I knew Chaz was a good guy, if misguided and gullible. He’d swallowed Buck’s side of what happened between us, had argued with Erin that maybe I was drunk that night, and I didn’t remember everything clearly. He was probably one of those boys to whom rapists were ugly men who jumped out of bushes, assaulting random girls. Rapists weren’t your nice-guy coworker, or your frat brother, or your best friend.
Maybe it never occurred to him that his best friend was capable of ripping a girl’s self-confidence away in the span of five minutes. That he could hurt someone innocent to wound a rival. That he could violate her in a twisted attempt to obliterate his own powerlessness. That he could make her feel constantly threatened, and not give a shit.
The only time I felt completely safe was when I was with Lucas.
Damn.
Ten minutes later, I was watching Buck dance with a senior from Erin’s sorority. He smiled and laughed, and so did she. He looked so… normal. For the first time, I wondered if I was the only girl he’d ever terrorized, and if so, why. I jumped when I heard Kennedy’s voice in my ear. “You look stunning, Jacqueline.” My drink sloshed over the cup’s rim onto my hand, luckily missing my dress. He took the cup from my hand. “Ah, I’m sorry—didn’t mean to startle you. C’mon, let me get you a towel.”
I was disconcerted enough from his arm steering me through the crowd, his hand on my bare back, that I wasn’t aware of the separation from Erin until we were in the kitchen with my arm over the sink as though I had a mortal injury rather than a beer-soaked hand. He rinsed and patted my hand dry, and I withdrew it from his grasp when he didn’t let go right away.
He ignored my withdrawal, smiling down at me. “As I was trying to say before—you look beautiful tonight. I’m glad you came.”
The music was loud, and conversation required us to stand closer than I wanted to be. “I came for Erin, Kennedy.”
“I know. But that doesn’t diminish my satisfaction that you’re here.”
He was wearing his usual Lacoste cologne, but it no longer made me want to lean against him and inhale. Once again, he stood in direct contrast to Lucas, whose scent wasn’t any one thing—it was his leather jacket and his barely-there aftershave, the meal he’d cooked for me and the subtle yet sharp smell of graphite on his fingers after he’d been drawing, the exhaust of his Harley and the minty shampoo smell of his pillow.
One brow cocked, Kennedy looked at me closely, and I realized he’d probably said or asked something.

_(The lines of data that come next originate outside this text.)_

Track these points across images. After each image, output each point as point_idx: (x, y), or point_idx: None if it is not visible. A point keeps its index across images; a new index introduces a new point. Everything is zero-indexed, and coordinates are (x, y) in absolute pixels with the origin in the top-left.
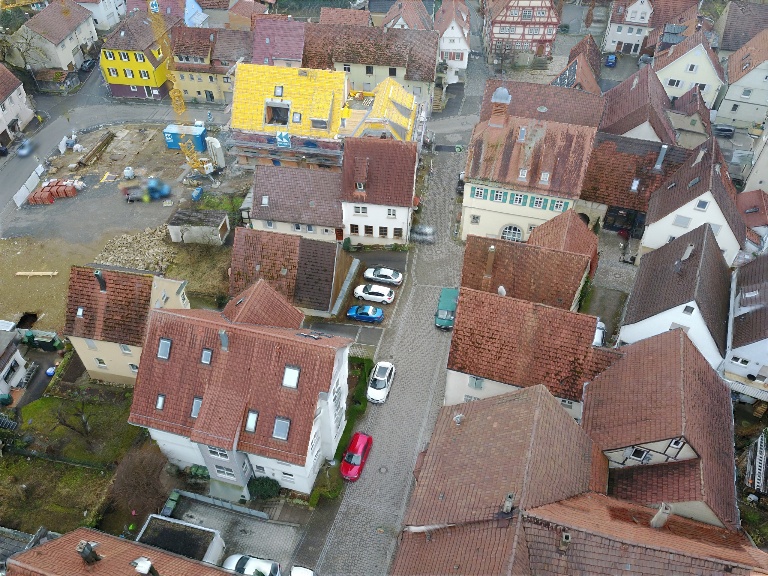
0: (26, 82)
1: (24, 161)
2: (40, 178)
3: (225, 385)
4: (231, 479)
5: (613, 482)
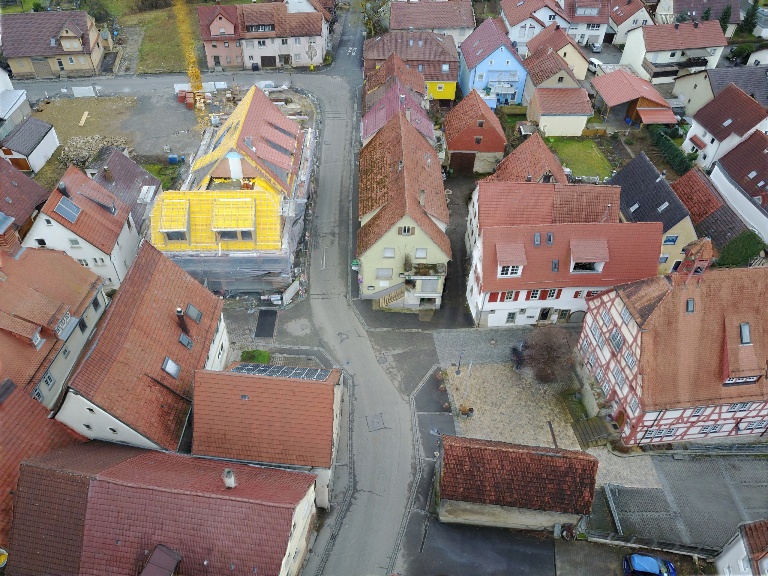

“I’m sorry, what?” I leaned my ear toward him so I could take a second to push Lucas from my mind.
“I said, ‘Let’s dance.’”
Unable to shake my errant thoughts, I agreed and let my ex lead me to the designated dance floor, right in front of the band. An area had been cleared of furniture just under the motorized disco ball, which hung dangerously low for some of the taller guys. Rotating slowly, its mirrored surface threw flashes of light in waves around the room, illuminating faces and gyrating bodies, and glinting off any reflective surface from doorknobs to jewelry to Erin’s silver dress. Her hands were locked behind the neck of a Pi Kappa Alpha senior, an empty cup hanging from her fingertips. Her dance partner was unknowingly at the receiving end of a death glare from Chaz. Erin had noticed, though, and she pressed closer to him, staring up into his eyes with rapt attention.